-- Exercise directions --
Searching the material below, find each line that includes the word "netboot", and copy it.

-- Records provided --
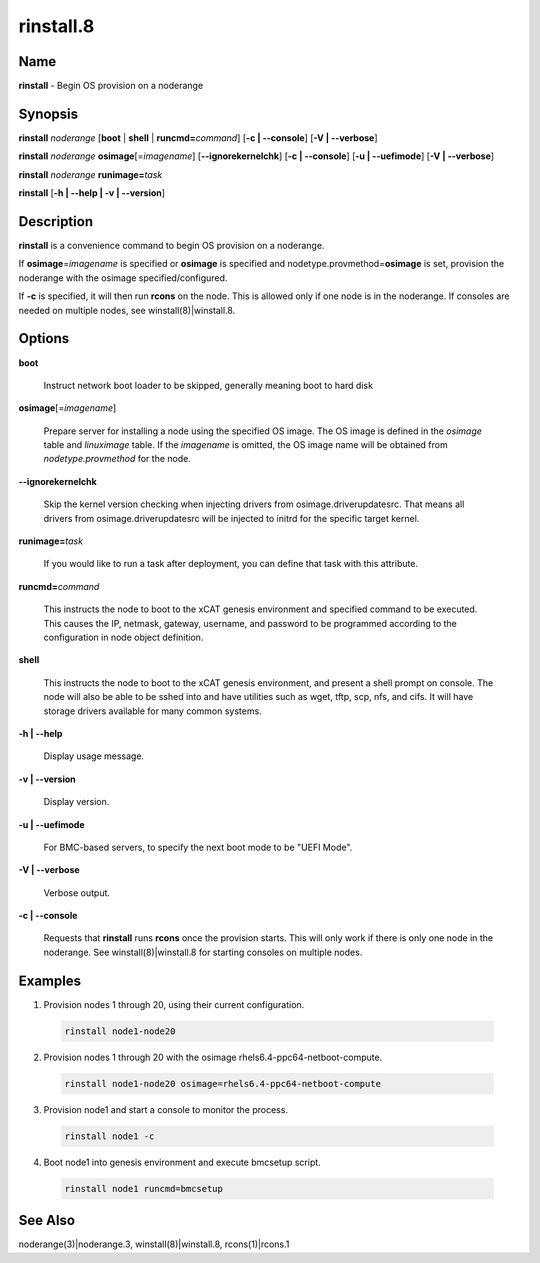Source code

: 
##########
rinstall.8
##########

.. highlight:: perl


****
Name
****


\ **rinstall**\  - Begin OS provision on a noderange


****************
\ **Synopsis**\ 
****************


\ **rinstall**\  \ *noderange*\  [\ **boot**\  | \ **shell**\  | \ **runcmd=**\ \ *command*\ ] [\ **-c | -**\ **-console**\ ] [\ **-V | -**\ **-verbose**\ ]

\ **rinstall**\  \ *noderange*\  \ **osimage**\ [=\ *imagename*\ ] [\ **-**\ **-ignorekernelchk**\ ] [\ **-c | -**\ **-console**\ ] [\ **-u | -**\ **-uefimode**\ ] [\ **-V | -**\ **-verbose**\ ]

\ **rinstall**\  \ *noderange*\  \ **runimage=**\ \ *task*\ 

\ **rinstall**\  [\ **-h | -**\ **-help | -v | -**\ **-version**\ ]


*******************
\ **Description**\ 
*******************


\ **rinstall**\  is a convenience command to begin OS provision on a noderange.

If \ **osimage**\ =\ *imagename*\  is specified or \ **osimage**\  is specified and nodetype.provmethod=\ **osimage**\  is set, provision the noderange with the osimage specified/configured.

If \ **-c**\  is specified, it will then run \ **rcons**\  on the node. This is allowed only if one node is in the noderange. If consoles are needed on multiple nodes, see winstall(8)|winstall.8.


***************
\ **Options**\ 
***************



\ **boot**\ 
 
 Instruct network boot loader to be skipped, generally meaning boot to hard disk
 


\ **osimage**\ [=\ *imagename*\ ]
 
 Prepare server for installing a node using the specified OS image. The OS image is defined in the \ *osimage*\  table and \ *linuximage*\  table. If the \ *imagename*\  is omitted, the OS image name will be obtained from \ *nodetype.provmethod*\  for the node.
 


\ **-**\ **-ignorekernelchk**\ 
 
 Skip the kernel version checking when injecting drivers from osimage.driverupdatesrc. That means all drivers from osimage.driverupdatesrc will be injected to initrd for the specific target kernel.
 


\ **runimage=**\ \ *task*\ 
 
 If you would like to run a task after deployment, you can define that task with this attribute.
 


\ **runcmd=**\ \ *command*\ 
 
 This instructs the node to boot to the xCAT genesis environment and specified command to be executed.  This causes the IP, netmask, gateway, username, and password to be programmed according to the configuration in node object definition.
 


\ **shell**\ 
 
 This instructs the node to boot to the xCAT genesis environment, and present a shell prompt on console.
 The node will also be able to be sshed into and have utilities such as wget, tftp, scp, nfs, and cifs.  It will have storage drivers available for many common systems.
 


\ **-h | -**\ **-help**\ 
 
 Display usage message.
 


\ **-v | -**\ **-version**\ 
 
 Display version.
 


\ **-u | -**\ **-uefimode**\ 
 
 For BMC-based servers, to specify the next boot mode to be "UEFI Mode".
 


\ **-V | -**\ **-verbose**\ 
 
 Verbose output.
 


\ **-c | -**\ **-console**\ 
 
 Requests that \ **rinstall**\  runs \ **rcons**\  once the provision starts.  This will only work if there is only one node in the noderange. See winstall(8)|winstall.8 for starting consoles on multiple nodes.
 



****************
\ **Examples**\ 
****************



1. Provision nodes 1 through 20, using their current configuration.
 
 
 .. code-block:: perl
 
   rinstall node1-node20
 
 


2. Provision nodes 1 through 20 with the osimage rhels6.4-ppc64-netboot-compute.
 
 
 .. code-block:: perl
 
   rinstall node1-node20 osimage=rhels6.4-ppc64-netboot-compute
 
 


3. Provision node1 and start a console to monitor the process.
 
 
 .. code-block:: perl
 
   rinstall node1 -c
 
 


4. Boot node1 into genesis environment and execute bmcsetup script.
 
 
 .. code-block:: perl
 
   rinstall node1 runcmd=bmcsetup
 
 



************************
\ **See**\  \ **Also**\ 
************************


noderange(3)|noderange.3, winstall(8)|winstall.8, rcons(1)|rcons.1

-- Task solution --
2. Provision nodes 1 through 20 with the osimage rhels6.4-ppc64-netboot-compute.
   rinstall node1-node20 osimage=rhels6.4-ppc64-netboot-compute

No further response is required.